# What you are asked to do
Retype, exactly and with nothing added, the lines from the one showing "Computed tomography imaging." through the final line of the material. Omit pictures.

# Source data
#####

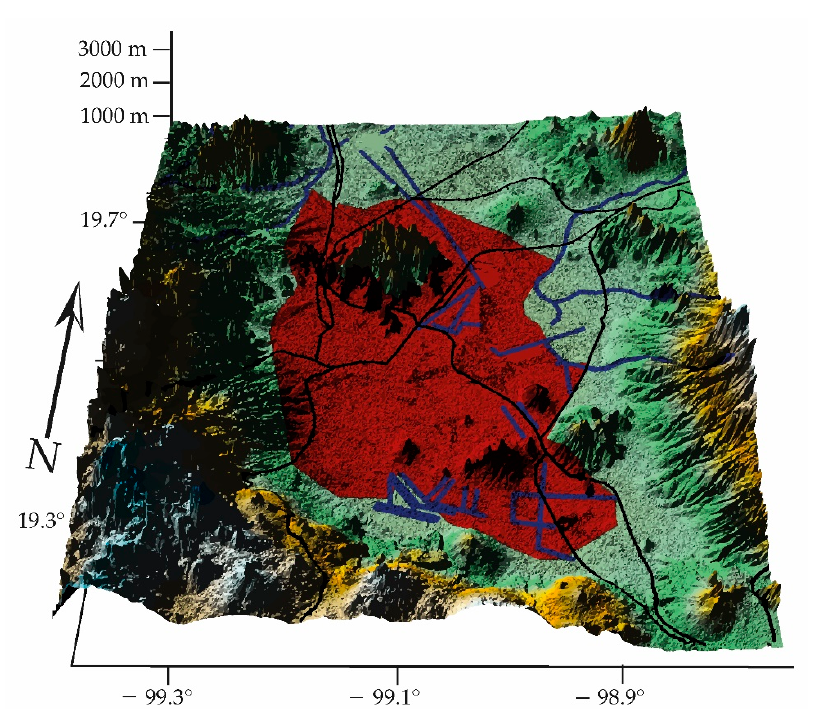
Figure 14. C K, México City = 0,35, the entropy of pollutants dominates the local micrometeorology (GCS, WGS84). (g) The Centro station is located within the commune of Calama, an inland and Andean city of Antofagasta (Figure 15):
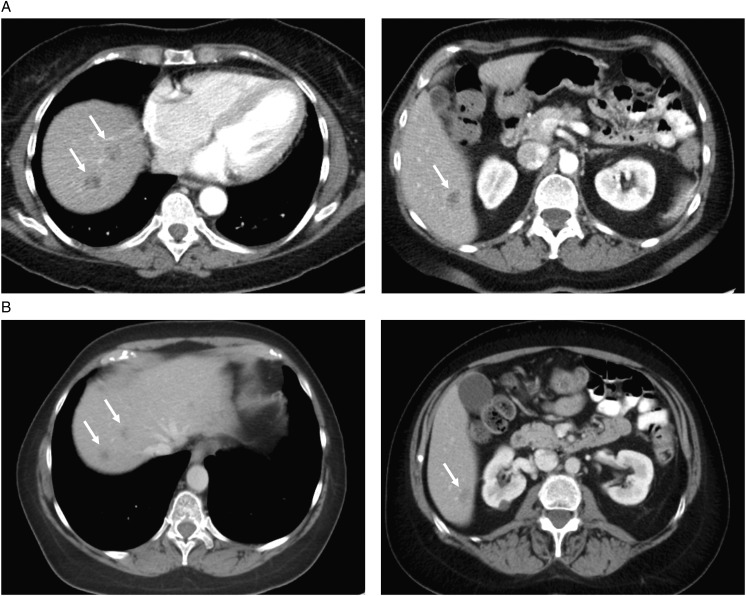
Computed tomography imaging. Computed tomography taken at (A) baseline before initiation of larotrectinib and (B) showing the best overall response of partial response to treatment with larotrectinib.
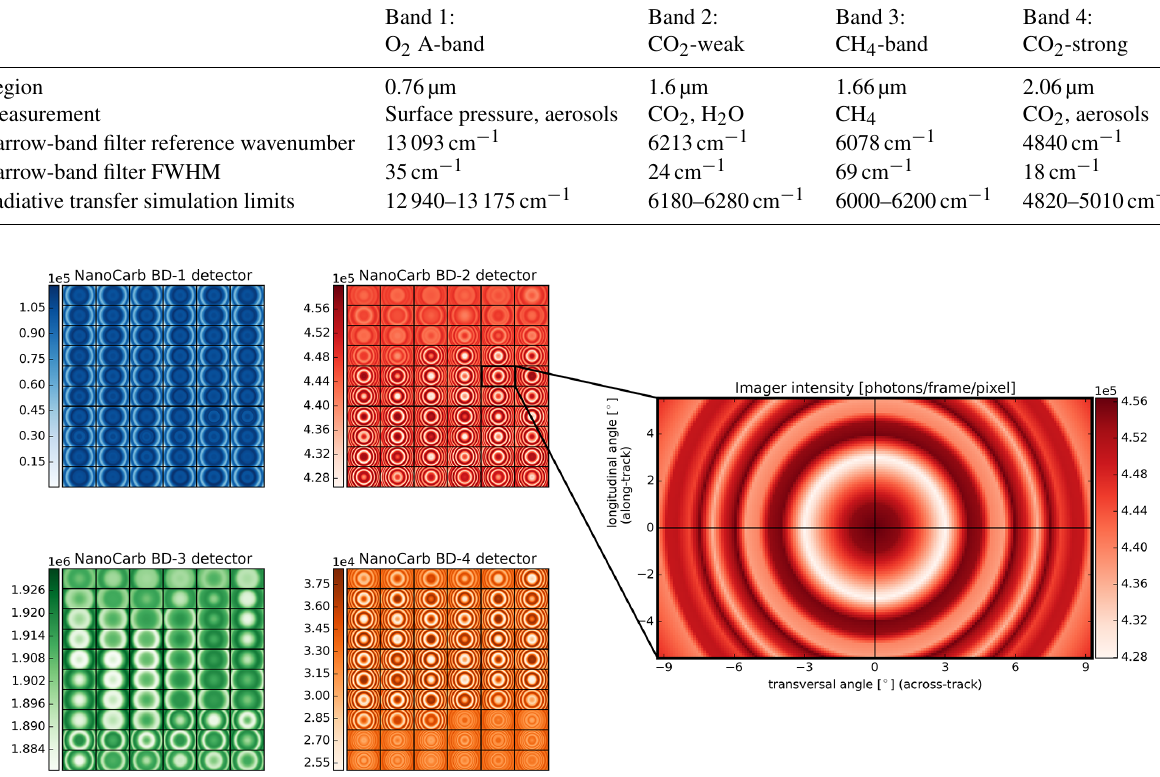
tion of the Fabry–Pérot transmission (Gousset et al.,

#####

# Response for this exercise
Computed tomography imaging. Computed tomography taken at (A) baseline before initiation of larotrectinib and (B) showing the best overall response of partial response to treatment with larotrectinib.
tion of the Fabry–Pérot transmission (Gousset et al.,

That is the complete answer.